Instructions:
A - Translate this sentence from the aquarium forum thread into Spanish: "You'll get better advice here than in most shops."
B - Continue the aquarium forum thread from where it stops.

— start of Source excerpt —

Remember - there are no stupid questions....been on this site for a very short time and from what I can tell everyone is friendly and helpful - we've all been there. You'll get better advice here than in most shops.

I know a lot is being thrown at you but it's one of the simplest and rewarding hobbies going...I'm not sure about the sizes/models for equipment for smaller tanks so maybe somebody else will cover that for you - Good Luck.


----------



## Sagittarius-Aquarius (Oct 30, 2009)

Thank you very much for your help Merman!

I don't think much more action is needed than to move his tank. I put him in a shady place, but there's a chance it gets sunlight at some point during the day. As long as it isn't harmful, I'm not too worried.

As for first fish, I'm leaning towards guppies. They're very pretty to kids I'm sure (don't worry, she's not young enough to be irresponsible with them). Danios might even be a more viable option, I already have a happy leopard Danio (living in a community tank) who I'm sure would love company.


----------



## AquaNeko (Jul 26, 2009)

Sagittarius-Aquarius said:


> I'll start with the easier question: what's a low-budget no-fish way to eliminate green algae? Is it harmful to my fish? This is a very elementary question, I even feel stupid for asking.
> 
> Number 2, neon tetras or guppies? I'd like to set up a 5 gallon tank for Christmas for my sister. Since I am budget, this is about the best I can do. I have a tank set up, I need to get a filter, heater, hood, and light. I need suggestions here, keep in mind I am not well off, money-wise. What kind of conditions should I strive for, what are good tank mates for each, does anyone have better suggestions? Which fish are easier to keep alive? She is NEW to the highest degree. She has never kept fish on her own accord, and don't worry - NO GOLDFISH!


NO stupid questions at all. Better to ask then learn the hard way which many of us have been down one time or the other.

Something to think about as well with your tank setup. Here is a site with good stocking options for 5 gal tanks. 5-29gal stocking.

If you already have an established fish tank then you may want to cut off part of your filter pad and give it to your sisters filter so that it can cycle faster in the tank. Also consider getting a few shrimp in the tank. Makes for a up/down viewing pleasure with fish on top and the shrimp running around on the bottom feeding.

I'll throw in a few fish options as well.

White Cloud Minnows (WCM) are also a fish to consider. They are HARDY and tolorate a wide temp and pH range. They are also omnivories which I've noticed mine picking on tiny bits of algae for extra food.

Rosy Red Minnows are like the WCM's in range/temp and hardy. Also cheap to boot. Often sold as feeders for $0.17 at Petsmart. They come in orange-red and silver. The silver is the Flathead Minnow IIRC. They will follow your finger around thinking of food I've noticed.

— end of Source excerpt —
— start of Provided data —

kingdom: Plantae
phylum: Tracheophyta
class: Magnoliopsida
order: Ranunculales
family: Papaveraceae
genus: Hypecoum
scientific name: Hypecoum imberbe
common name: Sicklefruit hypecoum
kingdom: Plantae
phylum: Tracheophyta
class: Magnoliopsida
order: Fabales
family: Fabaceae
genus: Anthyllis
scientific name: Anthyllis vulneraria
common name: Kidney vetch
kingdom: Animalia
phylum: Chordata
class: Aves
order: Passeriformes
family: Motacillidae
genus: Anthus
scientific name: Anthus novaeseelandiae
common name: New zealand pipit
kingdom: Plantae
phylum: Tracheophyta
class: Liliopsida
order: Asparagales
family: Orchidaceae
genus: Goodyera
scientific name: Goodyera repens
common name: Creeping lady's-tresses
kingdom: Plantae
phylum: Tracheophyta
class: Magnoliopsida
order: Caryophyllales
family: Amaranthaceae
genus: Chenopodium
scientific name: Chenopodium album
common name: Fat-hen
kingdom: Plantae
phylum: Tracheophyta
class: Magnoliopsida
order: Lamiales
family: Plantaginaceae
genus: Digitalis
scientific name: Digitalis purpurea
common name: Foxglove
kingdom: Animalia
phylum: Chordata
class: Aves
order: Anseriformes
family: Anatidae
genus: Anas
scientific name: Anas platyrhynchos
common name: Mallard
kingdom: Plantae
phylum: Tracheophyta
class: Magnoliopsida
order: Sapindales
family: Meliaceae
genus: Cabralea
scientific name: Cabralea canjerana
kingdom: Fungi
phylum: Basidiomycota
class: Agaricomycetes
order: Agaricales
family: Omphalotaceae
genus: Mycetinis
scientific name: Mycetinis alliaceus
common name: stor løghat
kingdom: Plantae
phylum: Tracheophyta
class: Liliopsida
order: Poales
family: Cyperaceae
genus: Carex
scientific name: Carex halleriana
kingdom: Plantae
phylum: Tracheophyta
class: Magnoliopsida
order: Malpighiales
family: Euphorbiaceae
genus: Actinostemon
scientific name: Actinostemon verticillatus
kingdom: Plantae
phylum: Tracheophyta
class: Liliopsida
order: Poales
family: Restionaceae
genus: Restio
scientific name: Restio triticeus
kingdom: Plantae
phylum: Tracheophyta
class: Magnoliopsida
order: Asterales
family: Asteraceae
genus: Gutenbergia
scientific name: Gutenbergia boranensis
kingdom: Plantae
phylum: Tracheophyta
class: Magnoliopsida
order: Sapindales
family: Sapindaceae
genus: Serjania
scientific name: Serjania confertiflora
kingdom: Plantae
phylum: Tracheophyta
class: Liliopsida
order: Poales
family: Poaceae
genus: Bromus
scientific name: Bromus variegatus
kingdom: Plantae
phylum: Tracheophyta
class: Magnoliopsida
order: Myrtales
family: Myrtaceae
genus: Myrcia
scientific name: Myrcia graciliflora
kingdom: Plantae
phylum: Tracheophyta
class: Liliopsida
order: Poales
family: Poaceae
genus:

— end of Provided data —

Response list:
A - Aquí obtendrás mejores consejos que en la mayoría de las tiendas.

B -
How old is your sister anyways? Both fish mentioned are very low maintanence (sp?) and low polluters in my experience. So if she's really young it won't be much of a chore to maintain them.

As for the algae you may want to look into getting 1-2 snails in there. Avoid ram snails and pond snails. Most pet shops have snails for sale. Just make sure the snail type is NOT hermerpradite (sp), meaning dual-sexed and can self reproduce. Then snails will be a nice clean up crew.

Then again if you want a fish with some funny/cute and personality try a dwarf puffer and you don't have to worry about a snail problem as they'll hunt them down.  Downside is those fish have very few compatible tank mates and limited to shrimp and the loveable otocat.

Check out the dwarf gourami. Nice colors!


----------



## Sagittarius-Aquarius (Oct 30, 2009)

AquaNeko said:


> NO stupid questions at all. Better to ask then learn the hard way which many of us have been down one time or the other.
> 
> Something to think about as well with your tank setup. Here is a site with good stocking options for 5 gal tanks. 5-29gal stocking.
> 
> ...


Thanks for the input, the site was very useful. I like the idea of several ghost shrimp (though I wonder if they'll get picked on or eaten?) scuttling along the substrate. I was thinking of giving her a golden mystery snail, as they cannot reproduce sexually. I'm giving her some filter junk to cycle things faster, for sure. She's going to be one happy little child.


----------



## AquaNeko (Jul 26, 2009)

Sagittarius-Aquarius said:


> Thanks for the input, the site was very useful. I like the idea of several ghost shrimp (though I wonder if they'll get picked on or eaten?) scuttling along the substrate. I was thinking of giving her a golden mystery snail, as they cannot reproduce sexually. I'm giving her some filter junk to cycle things faster, for sure. She's going to be one happy little child.


You might want to keep that snail in quarntine unless you know it's gender. If it's male then no problems. If it's female better to isolate and wait a while just to make sure she's not pregnant and laying eggs around. Not familiar with snail you mentioned and I'm not sure if some snails can delay birth (I remember reading something on that before online.... I think it was on snails..but I could be wrong) tho if you have baby snails they'll work safer on the clean up till you can visibly see them then pluck them out or give them away.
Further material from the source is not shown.